### Task statement
Take the material below and reproduce, word for word, only the lines from the line with "Regeling maatregelen beschermings- en" through the line with "2025 aikana hintoihin".

### Data under study
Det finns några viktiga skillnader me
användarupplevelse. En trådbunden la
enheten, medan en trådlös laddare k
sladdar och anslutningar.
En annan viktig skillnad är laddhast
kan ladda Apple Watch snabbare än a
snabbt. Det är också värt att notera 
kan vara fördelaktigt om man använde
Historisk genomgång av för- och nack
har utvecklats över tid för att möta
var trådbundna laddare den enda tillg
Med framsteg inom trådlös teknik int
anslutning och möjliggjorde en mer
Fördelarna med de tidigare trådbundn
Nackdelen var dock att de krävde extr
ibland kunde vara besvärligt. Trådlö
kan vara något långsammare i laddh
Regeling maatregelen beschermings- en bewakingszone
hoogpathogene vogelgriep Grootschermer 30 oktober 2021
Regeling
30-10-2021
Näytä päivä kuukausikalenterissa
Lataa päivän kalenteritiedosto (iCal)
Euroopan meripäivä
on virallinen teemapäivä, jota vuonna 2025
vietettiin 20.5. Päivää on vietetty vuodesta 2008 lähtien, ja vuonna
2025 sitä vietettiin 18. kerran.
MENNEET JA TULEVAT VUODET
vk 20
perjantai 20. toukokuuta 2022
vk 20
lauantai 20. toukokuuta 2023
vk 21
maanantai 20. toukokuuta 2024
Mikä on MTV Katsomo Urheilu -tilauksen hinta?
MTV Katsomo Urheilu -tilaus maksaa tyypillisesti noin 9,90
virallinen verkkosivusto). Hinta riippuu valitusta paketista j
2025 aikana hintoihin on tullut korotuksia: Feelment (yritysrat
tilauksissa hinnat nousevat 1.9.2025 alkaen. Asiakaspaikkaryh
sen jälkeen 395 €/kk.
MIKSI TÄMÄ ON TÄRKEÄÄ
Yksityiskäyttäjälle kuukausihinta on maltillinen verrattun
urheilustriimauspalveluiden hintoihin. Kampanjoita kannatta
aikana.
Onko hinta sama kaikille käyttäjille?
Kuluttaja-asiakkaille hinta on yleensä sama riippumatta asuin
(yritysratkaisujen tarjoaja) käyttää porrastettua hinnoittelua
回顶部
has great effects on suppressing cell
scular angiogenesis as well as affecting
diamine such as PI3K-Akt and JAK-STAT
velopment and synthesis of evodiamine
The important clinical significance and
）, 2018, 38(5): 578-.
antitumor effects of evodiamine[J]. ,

### Written response
Regeling maatregelen beschermings- en bewakingszone
hoogpathogene vogelgriep Grootschermer 30 oktober 2021
Regeling
30-10-2021
Näytä päivä kuukausikalenterissa
Lataa päivän kalenteritiedosto (iCal)
Euroopan meripäivä
on virallinen teemapäivä, jota vuonna 2025
vietettiin 20.5. Päivää on vietetty vuodesta 2008 lähtien, ja vuonna
2025 sitä vietettiin 18. kerran.
MENNEET JA TULEVAT VUODET
vk 20
perjantai 20. toukokuuta 2022
vk 20
lauantai 20. toukokuuta 2023
vk 21
maanantai 20. toukokuuta 2024
Mikä on MTV Katsomo Urheilu -tilauksen hinta?
MTV Katsomo Urheilu -tilaus maksaa tyypillisesti noin 9,90
virallinen verkkosivusto). Hinta riippuu valitusta paketista j
2025 aikana hintoihin on tullut korotuksia: Feelment (yritysrat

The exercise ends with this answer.